The botanical definition of an heirloom tomato is simply any open-pollinated variety, as opposed to a hybrid variety of tomato. That is, pollinating the flower with pollen from a plant of the same variety makes fruit containing seeds that will reproduce the tomato, true to type. Growers can save seed from their crop and sow again in following years. The seeds can be passed down so they become ‘heirlooms’, a prized variety from the past still popular today.

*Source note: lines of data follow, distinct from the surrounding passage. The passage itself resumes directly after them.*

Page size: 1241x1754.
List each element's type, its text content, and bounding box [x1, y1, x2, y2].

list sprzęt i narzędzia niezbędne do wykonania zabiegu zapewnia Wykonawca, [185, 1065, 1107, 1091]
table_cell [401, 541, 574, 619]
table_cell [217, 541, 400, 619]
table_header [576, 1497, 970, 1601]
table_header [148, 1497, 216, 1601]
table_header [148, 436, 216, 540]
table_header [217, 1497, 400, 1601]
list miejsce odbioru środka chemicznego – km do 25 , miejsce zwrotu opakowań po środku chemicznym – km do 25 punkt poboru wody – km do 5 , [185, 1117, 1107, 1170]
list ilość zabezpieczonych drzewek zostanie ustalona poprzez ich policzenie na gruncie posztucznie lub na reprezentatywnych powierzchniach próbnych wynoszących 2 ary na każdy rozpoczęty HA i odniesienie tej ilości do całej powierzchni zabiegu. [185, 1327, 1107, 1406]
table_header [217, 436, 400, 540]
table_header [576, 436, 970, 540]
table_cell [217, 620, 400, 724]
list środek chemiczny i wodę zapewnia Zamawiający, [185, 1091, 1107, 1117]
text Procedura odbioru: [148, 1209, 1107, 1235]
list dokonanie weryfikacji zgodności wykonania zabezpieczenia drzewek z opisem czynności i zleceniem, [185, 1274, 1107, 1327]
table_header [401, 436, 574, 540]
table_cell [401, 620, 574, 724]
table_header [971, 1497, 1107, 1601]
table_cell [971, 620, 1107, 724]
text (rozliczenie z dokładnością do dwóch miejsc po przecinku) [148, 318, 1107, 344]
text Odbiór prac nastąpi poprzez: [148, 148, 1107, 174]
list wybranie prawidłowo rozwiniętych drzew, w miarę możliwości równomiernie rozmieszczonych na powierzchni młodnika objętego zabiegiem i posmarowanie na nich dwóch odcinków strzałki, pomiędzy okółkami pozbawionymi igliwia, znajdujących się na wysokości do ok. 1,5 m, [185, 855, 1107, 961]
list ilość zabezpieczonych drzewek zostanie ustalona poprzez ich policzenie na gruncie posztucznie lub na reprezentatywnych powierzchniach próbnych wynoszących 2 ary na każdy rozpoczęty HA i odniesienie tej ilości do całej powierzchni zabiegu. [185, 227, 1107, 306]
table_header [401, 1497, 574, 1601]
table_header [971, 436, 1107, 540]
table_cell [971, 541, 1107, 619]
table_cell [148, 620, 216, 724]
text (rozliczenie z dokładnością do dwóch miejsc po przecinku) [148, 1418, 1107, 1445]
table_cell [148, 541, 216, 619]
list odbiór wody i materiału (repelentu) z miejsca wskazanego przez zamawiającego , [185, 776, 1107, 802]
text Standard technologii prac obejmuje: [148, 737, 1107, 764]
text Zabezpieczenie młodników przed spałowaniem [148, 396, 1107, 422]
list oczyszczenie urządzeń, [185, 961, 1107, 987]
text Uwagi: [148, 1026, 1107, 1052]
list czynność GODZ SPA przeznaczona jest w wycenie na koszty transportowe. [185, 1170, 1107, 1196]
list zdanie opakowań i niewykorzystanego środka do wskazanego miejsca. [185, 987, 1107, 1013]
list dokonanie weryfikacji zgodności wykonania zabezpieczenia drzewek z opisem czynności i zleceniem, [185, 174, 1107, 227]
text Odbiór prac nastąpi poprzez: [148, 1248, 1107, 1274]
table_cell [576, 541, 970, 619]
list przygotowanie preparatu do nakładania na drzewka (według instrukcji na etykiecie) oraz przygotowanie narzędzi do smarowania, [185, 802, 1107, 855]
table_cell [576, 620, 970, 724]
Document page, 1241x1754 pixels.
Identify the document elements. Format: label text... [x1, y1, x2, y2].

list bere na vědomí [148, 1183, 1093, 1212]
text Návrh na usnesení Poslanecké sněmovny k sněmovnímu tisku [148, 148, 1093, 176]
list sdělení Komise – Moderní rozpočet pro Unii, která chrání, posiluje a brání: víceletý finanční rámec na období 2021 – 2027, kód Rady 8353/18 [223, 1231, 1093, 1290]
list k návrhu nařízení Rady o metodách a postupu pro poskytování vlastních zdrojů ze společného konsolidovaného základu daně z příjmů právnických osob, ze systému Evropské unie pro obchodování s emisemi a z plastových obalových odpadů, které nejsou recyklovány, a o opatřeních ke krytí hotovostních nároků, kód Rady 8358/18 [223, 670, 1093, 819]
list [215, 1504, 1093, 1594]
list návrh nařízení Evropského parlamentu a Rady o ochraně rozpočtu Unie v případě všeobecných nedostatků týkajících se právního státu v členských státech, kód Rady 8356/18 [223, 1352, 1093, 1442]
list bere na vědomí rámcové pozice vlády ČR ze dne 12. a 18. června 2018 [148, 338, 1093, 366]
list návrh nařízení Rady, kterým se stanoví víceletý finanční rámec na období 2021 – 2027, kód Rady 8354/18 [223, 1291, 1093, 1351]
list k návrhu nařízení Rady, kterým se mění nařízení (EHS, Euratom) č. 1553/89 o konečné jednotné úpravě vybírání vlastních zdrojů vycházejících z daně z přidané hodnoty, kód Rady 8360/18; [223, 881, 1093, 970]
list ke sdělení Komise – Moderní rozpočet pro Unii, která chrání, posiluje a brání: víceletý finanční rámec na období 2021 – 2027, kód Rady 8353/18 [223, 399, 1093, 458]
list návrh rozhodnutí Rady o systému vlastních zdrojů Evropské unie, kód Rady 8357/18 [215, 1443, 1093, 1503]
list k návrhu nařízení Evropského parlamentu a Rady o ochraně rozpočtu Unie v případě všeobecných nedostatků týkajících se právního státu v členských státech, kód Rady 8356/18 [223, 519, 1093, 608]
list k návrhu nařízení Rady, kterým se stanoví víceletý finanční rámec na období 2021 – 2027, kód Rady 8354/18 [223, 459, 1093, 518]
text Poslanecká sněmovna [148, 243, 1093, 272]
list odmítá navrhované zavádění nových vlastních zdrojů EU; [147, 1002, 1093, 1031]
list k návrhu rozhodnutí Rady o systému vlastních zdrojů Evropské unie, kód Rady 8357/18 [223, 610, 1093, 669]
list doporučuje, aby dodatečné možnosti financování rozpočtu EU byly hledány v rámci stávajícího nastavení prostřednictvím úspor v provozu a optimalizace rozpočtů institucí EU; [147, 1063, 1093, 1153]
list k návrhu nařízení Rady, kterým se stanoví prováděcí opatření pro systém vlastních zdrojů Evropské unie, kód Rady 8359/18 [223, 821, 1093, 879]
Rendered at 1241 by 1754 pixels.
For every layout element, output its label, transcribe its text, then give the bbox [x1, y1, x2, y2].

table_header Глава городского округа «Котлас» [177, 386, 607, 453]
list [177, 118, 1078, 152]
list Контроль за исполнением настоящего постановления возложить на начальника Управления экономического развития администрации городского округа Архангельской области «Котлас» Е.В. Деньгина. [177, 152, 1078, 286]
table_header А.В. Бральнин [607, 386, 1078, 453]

And perhaps this is the "social" definition of an heirloom tomato: an open-pollinated variety that has been kept in a family or achieved a measure of local or regional fame. Many heirloom types are immigrants--cherished varieties that can be specifically tied to a group of people and were brought to America by early settlers. The preservation of these seeds was not due to sentimentality, but because these were time-tested varieties bearing an implicit seal of approval. Heirlooms represent, quite literally, the interwoven fabric of both natural and human history. It's pretty fascinating
And the economic definition of an heirloom is simply any open-pollinated tomato that has the characteristic exciting stripes, colors, irregular shapes and strong flavors we associate with "heirloom tomatoes" -- regardless of historical lineage. Many people today still breed new open-pollinated varieties. Some the ones I grow were created recently (check out Wild Boar Farms), while others are perhaps 100 years old.
I buy grafted tomato transplants, and when the grafter ordered seeds for what she thought was a strain of the classic "brandywine" she unknowingly bought seeds for an unrelated plain red tomato--we were both surprised. This red tomato is in fact an heirloom by the cultural definition, but has little value because it is red like a regular tomato. I suppose it doesn't meet the "aesthetic" definition either. And while we're at it, yes, there are hybrid varieties that have the heirloom tomato "look" but are actually botanical hybrids.
So in the end, the idea of an "Heirloom Tomato" might seem perfectly clear only until we actually know something about it -- kind of like a lot of things in the world, perhaps!